List each line in the rows below that contains the string "from". Case counts.

◆ EXERCISE MATERIAL
☆ ☆ ☆ ☆ ☆
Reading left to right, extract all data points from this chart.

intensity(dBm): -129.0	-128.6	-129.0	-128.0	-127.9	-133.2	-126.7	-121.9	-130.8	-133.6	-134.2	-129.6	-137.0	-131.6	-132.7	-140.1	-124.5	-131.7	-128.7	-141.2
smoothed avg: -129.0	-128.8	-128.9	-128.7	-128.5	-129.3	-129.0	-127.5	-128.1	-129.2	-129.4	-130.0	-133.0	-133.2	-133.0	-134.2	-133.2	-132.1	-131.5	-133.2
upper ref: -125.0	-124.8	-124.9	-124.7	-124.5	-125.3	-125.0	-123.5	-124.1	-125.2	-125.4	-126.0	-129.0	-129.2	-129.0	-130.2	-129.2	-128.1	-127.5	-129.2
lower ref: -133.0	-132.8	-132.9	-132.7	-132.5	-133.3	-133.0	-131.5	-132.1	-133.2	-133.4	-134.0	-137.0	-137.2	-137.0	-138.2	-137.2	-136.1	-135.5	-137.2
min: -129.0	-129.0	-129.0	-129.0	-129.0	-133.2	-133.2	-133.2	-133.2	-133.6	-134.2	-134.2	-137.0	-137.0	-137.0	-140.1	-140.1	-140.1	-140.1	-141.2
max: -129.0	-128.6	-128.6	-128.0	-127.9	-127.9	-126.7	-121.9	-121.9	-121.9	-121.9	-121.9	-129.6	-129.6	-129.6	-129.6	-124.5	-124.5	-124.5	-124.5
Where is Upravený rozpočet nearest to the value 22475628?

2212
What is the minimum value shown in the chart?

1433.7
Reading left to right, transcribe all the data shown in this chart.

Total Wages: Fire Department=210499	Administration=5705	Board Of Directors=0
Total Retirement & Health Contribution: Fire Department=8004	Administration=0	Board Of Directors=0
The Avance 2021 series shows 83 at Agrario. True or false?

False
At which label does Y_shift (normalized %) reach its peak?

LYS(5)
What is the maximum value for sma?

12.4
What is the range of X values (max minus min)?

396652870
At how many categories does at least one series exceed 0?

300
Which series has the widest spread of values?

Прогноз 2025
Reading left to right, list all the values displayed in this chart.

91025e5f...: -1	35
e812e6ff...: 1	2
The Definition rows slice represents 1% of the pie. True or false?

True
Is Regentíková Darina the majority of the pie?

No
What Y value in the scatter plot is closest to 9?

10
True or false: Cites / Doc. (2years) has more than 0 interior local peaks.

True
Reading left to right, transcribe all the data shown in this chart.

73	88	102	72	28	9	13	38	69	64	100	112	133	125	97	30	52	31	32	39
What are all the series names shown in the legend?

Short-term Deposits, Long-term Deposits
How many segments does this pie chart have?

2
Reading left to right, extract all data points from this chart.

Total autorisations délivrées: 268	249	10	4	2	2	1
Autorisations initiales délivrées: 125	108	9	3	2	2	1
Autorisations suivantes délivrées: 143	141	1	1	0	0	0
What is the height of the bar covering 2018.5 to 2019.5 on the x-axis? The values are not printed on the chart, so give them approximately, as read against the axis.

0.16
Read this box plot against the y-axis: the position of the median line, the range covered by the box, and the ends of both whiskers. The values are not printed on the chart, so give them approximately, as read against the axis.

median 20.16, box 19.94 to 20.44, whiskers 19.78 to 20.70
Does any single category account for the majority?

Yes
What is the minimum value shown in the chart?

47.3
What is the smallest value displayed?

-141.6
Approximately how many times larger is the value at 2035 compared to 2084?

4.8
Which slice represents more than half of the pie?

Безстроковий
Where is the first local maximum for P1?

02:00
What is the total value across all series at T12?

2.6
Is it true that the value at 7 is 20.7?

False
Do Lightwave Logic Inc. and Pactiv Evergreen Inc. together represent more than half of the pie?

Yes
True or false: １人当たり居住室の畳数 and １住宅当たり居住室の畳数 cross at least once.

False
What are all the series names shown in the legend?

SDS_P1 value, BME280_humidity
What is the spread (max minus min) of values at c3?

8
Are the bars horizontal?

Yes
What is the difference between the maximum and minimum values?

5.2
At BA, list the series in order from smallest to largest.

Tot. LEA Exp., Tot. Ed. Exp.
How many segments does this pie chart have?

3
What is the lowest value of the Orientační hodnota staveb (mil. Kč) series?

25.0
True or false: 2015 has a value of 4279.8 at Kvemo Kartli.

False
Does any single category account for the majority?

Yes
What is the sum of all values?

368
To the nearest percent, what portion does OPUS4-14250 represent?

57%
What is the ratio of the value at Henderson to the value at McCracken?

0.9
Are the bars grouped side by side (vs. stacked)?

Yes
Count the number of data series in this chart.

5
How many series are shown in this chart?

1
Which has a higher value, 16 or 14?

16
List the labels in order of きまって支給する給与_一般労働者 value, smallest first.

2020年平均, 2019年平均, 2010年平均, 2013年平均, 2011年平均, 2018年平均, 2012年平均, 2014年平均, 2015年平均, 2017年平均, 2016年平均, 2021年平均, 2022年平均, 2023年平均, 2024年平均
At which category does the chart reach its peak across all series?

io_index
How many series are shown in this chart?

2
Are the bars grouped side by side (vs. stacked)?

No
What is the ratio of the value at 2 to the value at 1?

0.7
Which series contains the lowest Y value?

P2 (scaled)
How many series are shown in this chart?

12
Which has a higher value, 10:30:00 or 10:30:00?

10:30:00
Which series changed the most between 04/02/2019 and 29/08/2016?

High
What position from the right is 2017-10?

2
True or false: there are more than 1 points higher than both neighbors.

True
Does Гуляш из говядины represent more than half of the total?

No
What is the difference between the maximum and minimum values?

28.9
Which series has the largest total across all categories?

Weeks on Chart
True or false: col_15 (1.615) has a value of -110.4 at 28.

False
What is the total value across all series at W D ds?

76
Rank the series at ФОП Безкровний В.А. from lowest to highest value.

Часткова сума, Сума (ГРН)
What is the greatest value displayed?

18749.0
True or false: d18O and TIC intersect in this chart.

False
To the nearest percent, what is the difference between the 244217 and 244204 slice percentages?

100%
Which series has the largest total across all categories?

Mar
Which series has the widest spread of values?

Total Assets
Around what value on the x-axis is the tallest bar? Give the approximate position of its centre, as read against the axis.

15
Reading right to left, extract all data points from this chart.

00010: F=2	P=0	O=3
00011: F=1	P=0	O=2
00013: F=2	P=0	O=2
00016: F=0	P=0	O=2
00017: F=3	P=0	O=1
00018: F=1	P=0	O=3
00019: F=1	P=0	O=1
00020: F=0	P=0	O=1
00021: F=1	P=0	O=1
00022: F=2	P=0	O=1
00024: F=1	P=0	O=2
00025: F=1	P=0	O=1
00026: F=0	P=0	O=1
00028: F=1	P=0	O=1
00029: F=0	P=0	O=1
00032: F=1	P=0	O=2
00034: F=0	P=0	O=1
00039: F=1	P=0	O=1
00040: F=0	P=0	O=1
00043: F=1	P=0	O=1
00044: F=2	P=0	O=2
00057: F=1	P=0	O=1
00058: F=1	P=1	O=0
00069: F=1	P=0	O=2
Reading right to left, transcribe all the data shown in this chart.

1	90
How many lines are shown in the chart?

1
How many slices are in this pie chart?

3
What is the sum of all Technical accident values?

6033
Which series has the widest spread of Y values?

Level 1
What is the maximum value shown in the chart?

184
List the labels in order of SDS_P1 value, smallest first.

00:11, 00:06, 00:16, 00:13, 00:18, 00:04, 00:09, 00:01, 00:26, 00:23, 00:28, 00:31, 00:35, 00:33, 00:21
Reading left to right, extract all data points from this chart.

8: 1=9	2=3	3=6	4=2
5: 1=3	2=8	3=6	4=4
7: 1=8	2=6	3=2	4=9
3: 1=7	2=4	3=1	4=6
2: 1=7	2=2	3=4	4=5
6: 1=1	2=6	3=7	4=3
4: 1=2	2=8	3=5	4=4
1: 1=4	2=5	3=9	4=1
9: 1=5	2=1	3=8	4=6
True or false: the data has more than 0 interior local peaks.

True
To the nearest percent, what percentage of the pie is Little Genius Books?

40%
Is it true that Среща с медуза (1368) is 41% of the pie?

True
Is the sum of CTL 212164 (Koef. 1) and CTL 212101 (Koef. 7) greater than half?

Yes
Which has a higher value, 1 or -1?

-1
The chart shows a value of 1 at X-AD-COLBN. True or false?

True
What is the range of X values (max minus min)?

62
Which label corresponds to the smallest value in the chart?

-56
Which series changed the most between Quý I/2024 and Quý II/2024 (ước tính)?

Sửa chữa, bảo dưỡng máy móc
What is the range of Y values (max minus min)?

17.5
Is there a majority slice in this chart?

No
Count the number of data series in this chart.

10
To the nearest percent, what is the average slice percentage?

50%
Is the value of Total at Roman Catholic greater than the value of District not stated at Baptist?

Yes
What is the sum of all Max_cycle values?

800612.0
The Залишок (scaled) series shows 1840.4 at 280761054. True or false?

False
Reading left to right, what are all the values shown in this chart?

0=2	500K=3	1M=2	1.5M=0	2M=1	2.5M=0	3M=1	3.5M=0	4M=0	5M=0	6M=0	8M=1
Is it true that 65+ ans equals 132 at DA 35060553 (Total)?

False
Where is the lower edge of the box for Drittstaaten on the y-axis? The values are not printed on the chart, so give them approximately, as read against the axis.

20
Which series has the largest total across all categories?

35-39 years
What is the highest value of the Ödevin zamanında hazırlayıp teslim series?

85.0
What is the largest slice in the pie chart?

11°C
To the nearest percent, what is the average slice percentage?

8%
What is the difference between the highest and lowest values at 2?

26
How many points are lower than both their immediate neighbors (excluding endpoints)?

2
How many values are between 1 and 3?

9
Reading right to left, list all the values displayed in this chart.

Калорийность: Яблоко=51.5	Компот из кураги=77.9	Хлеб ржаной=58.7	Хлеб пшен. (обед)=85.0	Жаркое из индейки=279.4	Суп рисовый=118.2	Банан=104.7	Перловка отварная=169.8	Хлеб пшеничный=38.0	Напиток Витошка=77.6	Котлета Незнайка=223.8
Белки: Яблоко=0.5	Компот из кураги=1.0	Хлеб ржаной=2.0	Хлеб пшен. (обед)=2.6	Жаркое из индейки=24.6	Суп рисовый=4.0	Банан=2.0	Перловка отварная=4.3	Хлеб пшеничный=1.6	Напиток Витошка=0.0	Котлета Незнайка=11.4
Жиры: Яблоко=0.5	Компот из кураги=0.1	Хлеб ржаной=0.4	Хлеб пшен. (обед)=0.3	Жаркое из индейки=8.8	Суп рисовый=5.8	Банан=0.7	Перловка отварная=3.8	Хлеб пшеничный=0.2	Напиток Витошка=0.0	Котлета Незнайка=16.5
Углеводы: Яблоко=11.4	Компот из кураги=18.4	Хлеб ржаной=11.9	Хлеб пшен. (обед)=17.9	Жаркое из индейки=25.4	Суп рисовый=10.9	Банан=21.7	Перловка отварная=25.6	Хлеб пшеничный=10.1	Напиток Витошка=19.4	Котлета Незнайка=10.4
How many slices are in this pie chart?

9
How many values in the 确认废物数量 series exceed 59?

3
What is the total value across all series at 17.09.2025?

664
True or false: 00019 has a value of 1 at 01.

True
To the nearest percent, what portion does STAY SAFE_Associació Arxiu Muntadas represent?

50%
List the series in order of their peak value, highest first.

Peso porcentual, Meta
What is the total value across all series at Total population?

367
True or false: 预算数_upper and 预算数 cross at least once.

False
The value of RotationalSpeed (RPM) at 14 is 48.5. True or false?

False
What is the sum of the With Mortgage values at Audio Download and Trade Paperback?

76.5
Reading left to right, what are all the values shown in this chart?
☆ ☆ ☆ ☆ ☆
◆ RESPONSE BELOW
Reading left to right, extract all data points from this chart.
Reading left to right, extract all data points from this chart.
At BA, list the series in order from smallest to largest.
What position from the right is 2017-10?
Rank the series at ФОП Безкровний В.А. from lowest to highest value.
Reading right to left, extract all data points from this chart.
Reading left to right, extract all data points from this chart.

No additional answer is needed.